Por otra parte, el movimiento de los muertos es bastante complicado. Simplemente, no lo hacen. Uno tiene que hacer sus movimientos por ellos. Si al menos pudieran soportar su propio peso sería todo más fácil, mas es algo que cae fuera de sus facultades. Así, sus papeles generalmente no exigen grandes desplazamientos o gestos exagerados; los autores han sido cautos en su utilización. Sin embargo, no falta el escritor rupturista que quiere ir más allá y traer a un muerto a la vida en el escenario, lo cual está muy bien en el papel, pero que se quede ahí. Un brazo por acá mientras el otro revolotea por allá. La pierna se queda enganchada en el cordel que pasa por el suelo y el cuerpo cae irremediablemente boca abajo, con su dueño reclamando airadamente, a pesar de que no puede sentir nada. Inerte. Inmóvil. Un árbol humano. Más bien un musgo. Los árboles se alzan, erguidos, alcanzando alturas excepcionales, mientras que los cadáveres se esparcen por el suelo. Sólo el escenario evita que lleguen más abajo.

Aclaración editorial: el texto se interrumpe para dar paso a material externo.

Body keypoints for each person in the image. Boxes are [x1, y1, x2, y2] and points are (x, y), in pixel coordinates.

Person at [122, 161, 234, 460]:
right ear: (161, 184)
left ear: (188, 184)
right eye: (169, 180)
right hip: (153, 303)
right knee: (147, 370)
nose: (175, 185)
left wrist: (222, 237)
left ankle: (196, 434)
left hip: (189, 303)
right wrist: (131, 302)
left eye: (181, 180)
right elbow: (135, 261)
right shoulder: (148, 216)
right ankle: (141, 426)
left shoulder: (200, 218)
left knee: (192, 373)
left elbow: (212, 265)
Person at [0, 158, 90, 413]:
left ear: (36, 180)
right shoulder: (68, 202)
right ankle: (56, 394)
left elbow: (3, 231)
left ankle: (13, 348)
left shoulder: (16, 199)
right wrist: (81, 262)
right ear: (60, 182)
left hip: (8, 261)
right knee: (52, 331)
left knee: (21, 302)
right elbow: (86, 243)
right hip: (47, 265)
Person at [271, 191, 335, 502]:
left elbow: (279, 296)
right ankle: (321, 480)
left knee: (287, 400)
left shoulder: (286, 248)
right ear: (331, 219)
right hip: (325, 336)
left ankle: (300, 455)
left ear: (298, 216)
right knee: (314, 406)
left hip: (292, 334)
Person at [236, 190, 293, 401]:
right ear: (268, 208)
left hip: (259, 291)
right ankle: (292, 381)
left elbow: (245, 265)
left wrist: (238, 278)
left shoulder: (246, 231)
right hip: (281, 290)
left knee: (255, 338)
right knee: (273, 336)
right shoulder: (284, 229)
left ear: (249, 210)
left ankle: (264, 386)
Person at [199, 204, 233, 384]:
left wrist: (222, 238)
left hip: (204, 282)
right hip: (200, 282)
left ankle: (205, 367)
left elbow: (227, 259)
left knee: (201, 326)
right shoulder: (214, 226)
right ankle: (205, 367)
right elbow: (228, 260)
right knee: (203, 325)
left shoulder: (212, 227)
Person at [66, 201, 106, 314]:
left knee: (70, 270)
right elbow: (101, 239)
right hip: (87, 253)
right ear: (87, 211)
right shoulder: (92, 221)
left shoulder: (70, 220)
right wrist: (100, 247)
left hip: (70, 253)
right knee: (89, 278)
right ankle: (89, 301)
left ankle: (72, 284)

Afortunadamente, no necesitan mucho mantenimiento. Ya están muertos, no pueden morir nuevamente -al menos hasta donde tenemos conocimiento- por lo que la comida y funciones básicas mortales quedan fuera de las preocupaciones diarias. Y a pesar de que el cuidado para evitar su descomposición y malos olores exige un poco más de esmero, no es particularmente extenuante.

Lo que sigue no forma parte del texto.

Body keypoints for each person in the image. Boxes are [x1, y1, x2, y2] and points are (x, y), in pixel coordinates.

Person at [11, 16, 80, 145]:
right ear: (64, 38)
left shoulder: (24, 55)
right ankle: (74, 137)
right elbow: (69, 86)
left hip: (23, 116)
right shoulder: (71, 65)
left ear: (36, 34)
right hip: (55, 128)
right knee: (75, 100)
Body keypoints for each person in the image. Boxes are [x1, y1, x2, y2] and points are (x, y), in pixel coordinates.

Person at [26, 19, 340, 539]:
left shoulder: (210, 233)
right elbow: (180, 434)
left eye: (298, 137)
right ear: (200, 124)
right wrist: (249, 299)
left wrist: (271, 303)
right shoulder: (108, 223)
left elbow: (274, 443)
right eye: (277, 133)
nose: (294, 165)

Me pregunto constantemente como será su “vida”. Qué cosas habrán visto, qué experiencias habrán vivido anteriormente. Cada uno posee una historia personal única y que fue cerrada en vida. Sé que en algún momento me llegará a mi el beso eterno de la muerte y podré responder cada una de esas preguntas irremediablemente, pero aún así me intriga de sobremanera la experiencia. Pues hay cosas que no nos dicen, misterios que sólo podremos descubrir cuando seamos nosotros los que pasemos. ¿Será obra de algún tipo de gobierno que se los impide, o simplemente son cosas que no pueden ser comunicadas por medios mortales? Preguntas que responderé algún día, inexorablemente, pero aún así no me dejan dormir.